Batch transform job results in "InternalServerError" with data file >100MB

Melodie.R

I'm using Sagemaker in order to perform binary classification on time series, each sample being a numpy array of shape [24,11] (24h, 11features). I used a tensorflow model in script mode, my script being very similar to the one I used as reference: https://github.com/awslabs/amazon-sagemaker-examples/blob/master/sagemaker-python-sdk/tensorflow_script_mode_training_and_serving/mnist.py

The training reported success and I was able to deploy a model for batch transformation. The transform job works fine when I input just a few samples (say, [10,24,11]), but it returns an InternalServerError when I input more samples for prediction (for example, [30000, 24, 11], which size is >100MB).

Here is the error:

---------------------------------------------------------------------------
ValueError                                Traceback (most recent call last)
<ipython-input-6-0c46f7563389> in <module>()
     32 
     33 # Then wait until transform job is completed
---> 34 tf_transformer.wait()

~/anaconda3/envs/tensorflow_p36/lib/python3.6/site-packages/sagemaker/transformer.py in wait(self)
    133     def wait(self):
    134         self._ensure_last_transform_job()
--> 135         self.latest_transform_job.wait()
    136 
    137     def _ensure_last_transform_job(self):

~/anaconda3/envs/tensorflow_p36/lib/python3.6/site-packages/sagemaker/transformer.py in wait(self)
    207 
    208     def wait(self):
--> 209         self.sagemaker_session.wait_for_transform_job(self.job_name)
    210 
    211     @staticmethod

~/anaconda3/envs/tensorflow_p36/lib/python3.6/site-packages/sagemaker/session.py in wait_for_transform_job(self, job, poll)
    893         """
    894         desc = _wait_until(lambda: _transform_job_status(self.sagemaker_client, job), poll)
--> 895         self._check_job_status(job, desc, 'TransformJobStatus')
    896         return desc
    897 

~/anaconda3/envs/tensorflow_p36/lib/python3.6/site-packages/sagemaker/session.py in _check_job_status(self, job, desc, status_key_name)
    915             reason = desc.get('FailureReason', '(No reason provided)')
    916             job_type = status_key_name.replace('JobStatus', ' job')
--> 917             raise ValueError('Error for {} {}: {} Reason: {}'.format(job_type, job, status, reason))
    918 
    919     def wait_for_endpoint(self, endpoint, poll=5):

ValueError: Error for Transform job Tensorflow-batch-transform-2019-05-29-02-56-00-477: Failed Reason: InternalServerError: We encountered an internal error.  Please try again.
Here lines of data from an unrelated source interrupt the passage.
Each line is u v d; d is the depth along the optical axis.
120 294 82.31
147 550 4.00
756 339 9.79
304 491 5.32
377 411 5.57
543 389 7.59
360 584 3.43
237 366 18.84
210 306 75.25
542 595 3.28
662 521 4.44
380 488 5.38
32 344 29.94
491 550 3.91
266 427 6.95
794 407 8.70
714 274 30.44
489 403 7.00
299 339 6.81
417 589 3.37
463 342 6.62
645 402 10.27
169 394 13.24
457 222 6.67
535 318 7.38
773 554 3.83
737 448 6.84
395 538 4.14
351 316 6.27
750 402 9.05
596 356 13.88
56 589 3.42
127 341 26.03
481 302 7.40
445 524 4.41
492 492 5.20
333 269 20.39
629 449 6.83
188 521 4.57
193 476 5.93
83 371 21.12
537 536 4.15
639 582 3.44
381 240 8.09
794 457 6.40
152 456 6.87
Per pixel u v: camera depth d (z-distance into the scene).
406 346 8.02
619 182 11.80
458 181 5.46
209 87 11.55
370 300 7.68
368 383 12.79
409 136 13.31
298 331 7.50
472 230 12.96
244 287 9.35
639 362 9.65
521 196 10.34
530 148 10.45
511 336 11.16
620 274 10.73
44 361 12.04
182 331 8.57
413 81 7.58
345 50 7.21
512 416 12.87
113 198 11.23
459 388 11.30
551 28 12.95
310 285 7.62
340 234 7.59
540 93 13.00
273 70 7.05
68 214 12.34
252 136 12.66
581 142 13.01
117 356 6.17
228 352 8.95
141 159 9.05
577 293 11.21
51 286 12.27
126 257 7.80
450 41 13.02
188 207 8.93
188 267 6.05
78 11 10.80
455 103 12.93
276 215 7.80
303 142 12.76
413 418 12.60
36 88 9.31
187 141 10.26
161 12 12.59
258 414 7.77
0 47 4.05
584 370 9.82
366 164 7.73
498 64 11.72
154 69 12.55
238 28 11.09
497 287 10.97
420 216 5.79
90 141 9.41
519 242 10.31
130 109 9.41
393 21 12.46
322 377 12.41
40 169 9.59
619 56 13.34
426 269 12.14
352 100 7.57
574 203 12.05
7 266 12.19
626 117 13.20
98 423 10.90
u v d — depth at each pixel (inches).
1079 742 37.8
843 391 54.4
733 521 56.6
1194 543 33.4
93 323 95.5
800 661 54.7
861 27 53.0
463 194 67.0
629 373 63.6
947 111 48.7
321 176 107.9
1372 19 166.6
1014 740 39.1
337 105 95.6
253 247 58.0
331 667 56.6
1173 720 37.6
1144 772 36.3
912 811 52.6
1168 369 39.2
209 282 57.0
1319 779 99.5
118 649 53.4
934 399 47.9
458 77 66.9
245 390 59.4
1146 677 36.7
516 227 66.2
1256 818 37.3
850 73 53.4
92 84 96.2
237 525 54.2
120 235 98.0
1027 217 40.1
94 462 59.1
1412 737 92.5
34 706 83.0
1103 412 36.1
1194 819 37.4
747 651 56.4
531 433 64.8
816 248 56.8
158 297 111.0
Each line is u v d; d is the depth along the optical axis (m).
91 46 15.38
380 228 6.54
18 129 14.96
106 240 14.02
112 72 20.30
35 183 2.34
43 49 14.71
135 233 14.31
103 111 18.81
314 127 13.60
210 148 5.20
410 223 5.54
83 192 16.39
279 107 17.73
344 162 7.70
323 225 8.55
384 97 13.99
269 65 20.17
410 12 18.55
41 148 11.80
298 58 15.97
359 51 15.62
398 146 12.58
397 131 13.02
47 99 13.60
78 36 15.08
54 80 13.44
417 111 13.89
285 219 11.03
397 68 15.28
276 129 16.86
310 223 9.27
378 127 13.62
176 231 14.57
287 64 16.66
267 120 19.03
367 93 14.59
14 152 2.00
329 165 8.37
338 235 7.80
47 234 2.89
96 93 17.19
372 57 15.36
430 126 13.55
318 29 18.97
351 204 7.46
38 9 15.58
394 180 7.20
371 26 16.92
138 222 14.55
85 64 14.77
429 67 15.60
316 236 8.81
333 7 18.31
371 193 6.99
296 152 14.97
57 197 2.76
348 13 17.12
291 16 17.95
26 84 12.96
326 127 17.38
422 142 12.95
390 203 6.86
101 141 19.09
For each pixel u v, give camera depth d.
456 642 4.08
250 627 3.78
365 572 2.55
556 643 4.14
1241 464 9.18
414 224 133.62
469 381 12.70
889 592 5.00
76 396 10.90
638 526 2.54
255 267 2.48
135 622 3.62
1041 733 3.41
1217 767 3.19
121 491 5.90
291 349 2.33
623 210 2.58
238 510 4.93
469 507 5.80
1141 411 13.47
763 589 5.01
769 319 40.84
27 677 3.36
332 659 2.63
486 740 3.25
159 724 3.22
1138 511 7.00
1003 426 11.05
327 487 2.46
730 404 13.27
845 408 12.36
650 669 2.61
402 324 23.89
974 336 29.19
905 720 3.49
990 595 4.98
I tried to use both SingleRecord and MultiRecord parameters when deploying the model but the result was the same, so I decided to keep MultiRecord. My transformer looks like that:

transformer = tf_estimator.transformer(
    instance_count=1, 
    instance_type='ml.m4.xlarge',
    max_payload = 100,
    assemble_with = 'Line',
    strategy='MultiRecord'
)

At first I was using a json file as input for the transform job, and it threw the error :

Too much data for max payload size

So next I tried the jsonlines format (the .npy format is not supported as far as I understand), thinking that jsonlines could get split by Line and thus avoid the size error, but that's where I got the InternalServerError. Here is the related code:

#Convert test_x to jsonlines and save
test_x_list = test_x.tolist()
file_path ='data_cnn_test/test_x.jsonl'
file_name='test_x.jsonl'

with jsonlines.open(file_path, 'w') as writer:
    writer.write(test_x_list)    

input_key = 'batch_transform_tf/input/{}'.format(file_name)
output_key = 'batch_transform_tf/output'
test_input_location = 's3://{}/{}'.format(bucket, input_key)
test_output_location = 's3://{}/{}'.format(bucket, output_key)

s3.upload_file(file_path, bucket, input_key)

# Initialize the transformer object
tf_transformer = sagemaker.transformer.Transformer(
    base_transform_job_name='Tensorflow-batch-transform',
    model_name='sagemaker-tensorflow-scriptmode-2019-05-29-02-46-36-162',
    instance_count=1,
    instance_type='ml.c4.2xlarge',
    output_path=test_output_location,
    assemble_with = 'Line'
    )

# Start the transform job
tf_transformer.transform(test_input_location, content_type='application/jsonlines', split_type='Line')

The list named test_x_list has a shape [30000, 24, 11], which corresponds to 30000 samples so I would like to return 30000 predictions.

I suspect my jsonlines file isn't being split by Line and is of course too big to be processed in one batch, which throws the error, but I don't understand why it doesn't get split correctly. I am using the default output_fn and input_fn (I did not re-write those functions in my script).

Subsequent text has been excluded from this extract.